- 引用文:
********************

知らないふりしてへの応援コメント
あとでちゃんと言語化するためのメモとして置かせてください。
楠本さんはこの主人公のことを「この男が誠実で、注意深くて、感情的にならなくて、話をちゃんと聞くタイプで、だから読んでいてじわじわムカつくと思います。悪人じゃないんですよ。」と捉えているのですね。
なぜ「誠実で~」だと「ムカつく」のかは言葉にしてみたいです。
作者からの返信
何度か返信を書いては消してしまいました。何を書いても答えを書くことになってしまうので、もう諦めて我慢します。言語化楽しみにしています。
一つだけ言うと、僕の書く登場人物は大体そういう人たちで、この主人公も、『時効 Time-Barred』も、最近だと『葉蔵』『ジロウのこと』『魔法少女の座標摩擦音』も、みんなそうで、なんでそうなるんだろうってずっと思ってるんだけどわからない。同じ書き手の白縫さんならわかってもらえると思うんですけど、同じ書き手だからこそほんの少し口を滑らしただけでネタばらしにもなりかねず、だから我慢します。我慢する。
あ、待機作の『歌舞伎町の救世主(自称)』も同じ系統だったりします。校正が終わったらそのうち公開しますね。
知らないふりしてへの応援コメント
梅雨の季節にふさわしい、しっとりと物悲しいお話ですね。
彼は彼女といて楽しかったのかしら。
「僕は誠実で寛大で感情的にならないから、不安定な君を見守れる余裕があるよ」って上からこられたように感じてたら、彼女さんしんどかったかも。
ちょっとダメな人の世話を焼くほうが、自分がちゃんとした人間に思えて満足感があるでしょう。
主人公さんは、そっち側で、彼女さんはそれに疲れちゃったんだと思う。
僕には君が必要だ、的な感情がぜんぜんみあたらないんですよね。
僕はちゃんとしてたはずなのに、君は大事なこと秘密にしてたんだね、まあいいけど。って感じで。
いい人なんだろうけど。
うん。別れるな……。
と、思いました。
作者からの返信
鋭いですね。その感覚は正しいです。この男は常に正しい側にいるのでタチが悪いし、故に彼女も「嫌いじゃない」と言うしかないけど、まあ一緒にいて苦痛です。別れ話の際にいちいち論理的に言語化を求めるのとかも。善良、誠実さ、正しさ、これらはこの小説が纏う鎧ですが、レビューコメントで白縫いさやさんが徹底的に粉砕してくれてるのでご参照ください。たぶんSawatani-Asariさんもほぼ同じ感覚に至ってると思います。

********************

- データ抜粋:

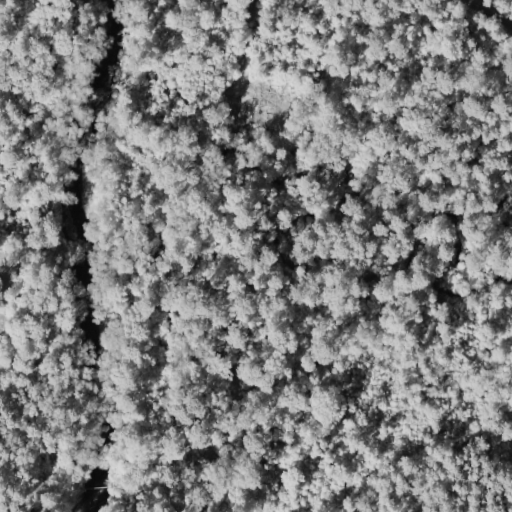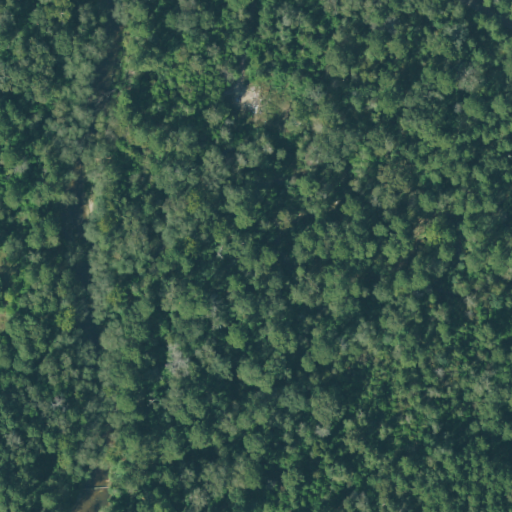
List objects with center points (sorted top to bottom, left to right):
road: (486, 16)
road: (245, 30)
river: (77, 255)
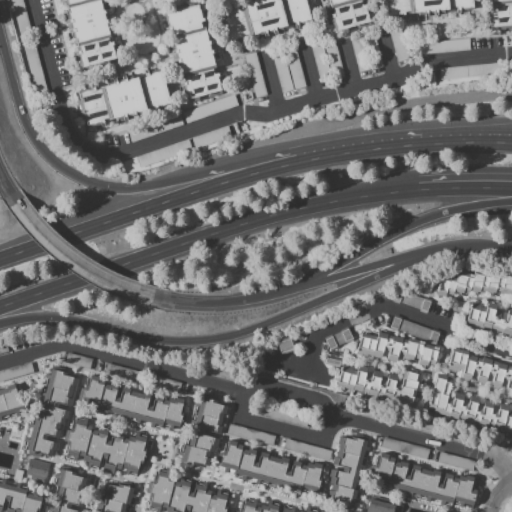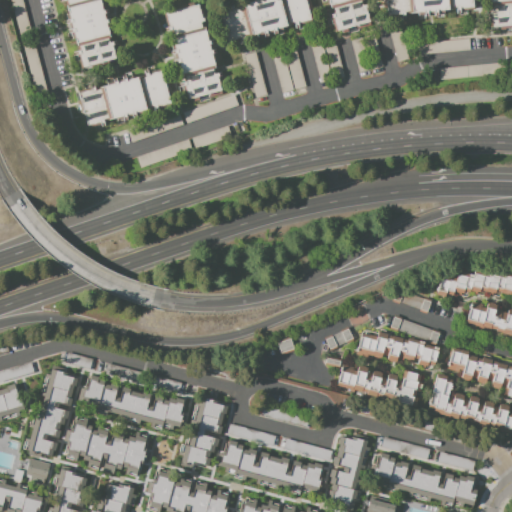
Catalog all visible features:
building: (443, 6)
building: (393, 7)
building: (424, 7)
building: (346, 13)
building: (500, 13)
building: (500, 13)
building: (275, 14)
building: (346, 14)
building: (18, 16)
building: (20, 17)
building: (183, 18)
building: (260, 18)
building: (231, 24)
building: (88, 30)
building: (88, 31)
building: (397, 45)
building: (440, 46)
building: (445, 47)
building: (372, 51)
building: (192, 52)
building: (360, 54)
road: (386, 57)
building: (319, 60)
building: (333, 61)
building: (33, 63)
building: (195, 63)
road: (347, 66)
building: (294, 67)
building: (286, 68)
building: (281, 70)
building: (482, 70)
building: (466, 71)
road: (307, 72)
building: (453, 73)
building: (254, 74)
road: (271, 81)
building: (136, 93)
building: (122, 99)
building: (90, 106)
building: (208, 108)
building: (209, 109)
road: (220, 121)
building: (154, 128)
building: (210, 137)
road: (441, 141)
building: (163, 153)
road: (7, 186)
road: (465, 186)
road: (138, 189)
road: (183, 197)
road: (391, 236)
road: (206, 238)
road: (477, 246)
road: (76, 259)
road: (360, 271)
building: (474, 284)
road: (215, 304)
road: (395, 309)
building: (489, 318)
road: (228, 338)
building: (395, 349)
building: (75, 360)
road: (299, 369)
building: (481, 370)
building: (16, 371)
building: (118, 371)
building: (121, 372)
building: (163, 383)
building: (165, 384)
road: (262, 384)
building: (381, 384)
building: (8, 402)
building: (11, 402)
building: (133, 404)
building: (132, 406)
building: (466, 407)
building: (365, 410)
building: (51, 411)
building: (278, 414)
building: (282, 415)
building: (49, 420)
building: (417, 423)
building: (203, 431)
building: (203, 432)
road: (281, 432)
building: (248, 434)
building: (248, 435)
building: (3, 437)
building: (400, 446)
building: (103, 448)
building: (405, 448)
building: (105, 449)
building: (309, 449)
building: (453, 460)
building: (455, 461)
building: (269, 468)
building: (346, 469)
building: (345, 470)
building: (35, 471)
building: (269, 471)
building: (423, 482)
building: (421, 484)
building: (68, 491)
building: (67, 492)
road: (497, 494)
building: (184, 497)
building: (184, 497)
building: (112, 498)
building: (113, 498)
building: (17, 499)
building: (17, 499)
building: (377, 505)
building: (268, 507)
building: (380, 507)
building: (262, 508)
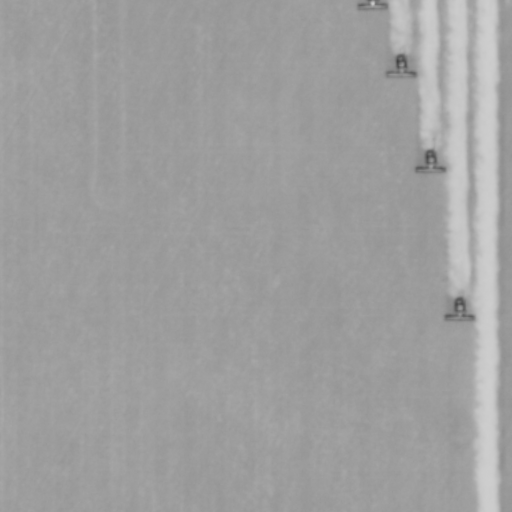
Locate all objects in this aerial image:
crop: (256, 256)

********************

- 演習課題 1: 引用文のうち「鋭いですね。」で始まる段落を、主な内容を保ったまま箇条書きにまとめてください。
- 演習課題 2: 引用文の「彼は彼女といて楽しかったのかしら。」から「じ感覚に至ってると思います。」までを、その語句も含めて一字一句違えずに書き写してください。
一覧は引用文とは関係がありません。

- 課題解答 1:
- 寄せられた感想の感覚は正しい。
- この男は常に正しい側にいるためタチが悪く、彼女も「嫌いじゃない」と言うしかないが、一緒にいるのは苦痛である。
- 別れ話の際にいちいち論理的な言語化を求める点も同様である。
- 善良、誠実さ、正しさはこの小説が纏う鎧だが、白縫いさやさんがレビューコメントで徹底的に粉砕している。
- Sawatani-Asariさんもほぼ同じ感覚に至っていると思われる。

- 課題解答 2:
彼は彼女といて楽しかったのかしら。
「僕は誠実で寛大で感情的にならないから、不安定な君を見守れる余裕があるよ」って上からこられたように感じてたら、彼女さんしんどかったかも。
ちょっとダメな人の世話を焼くほうが、自分がちゃんとした人間に思えて満足感があるでしょう。
主人公さんは、そっち側で、彼女さんはそれに疲れちゃったんだと思う。
僕には君が必要だ、的な感情がぜんぜんみあたらないんですよね。
僕はちゃんとしてたはずなのに、君は大事なこと秘密にしてたんだね、まあいいけど。って感じで。
いい人なんだろうけど。
うん。別れるな……。
と、思いました。
作者からの返信
鋭いですね。その感覚は正しいです。この男は常に正しい側にいるのでタチが悪いし、故に彼女も「嫌いじゃない」と言うしかないけど、まあ一緒にいて苦痛です。別れ話の際にいちいち論理的に言語化を求めるのとかも。善良、誠実さ、正しさ、これらはこの小説が纏う鎧ですが、レビューコメントで白縫いさやさんが徹底的に粉砕してくれてるのでご参照ください。たぶんSawatani-Asariさんもほぼ同じ感覚に至ってると思います。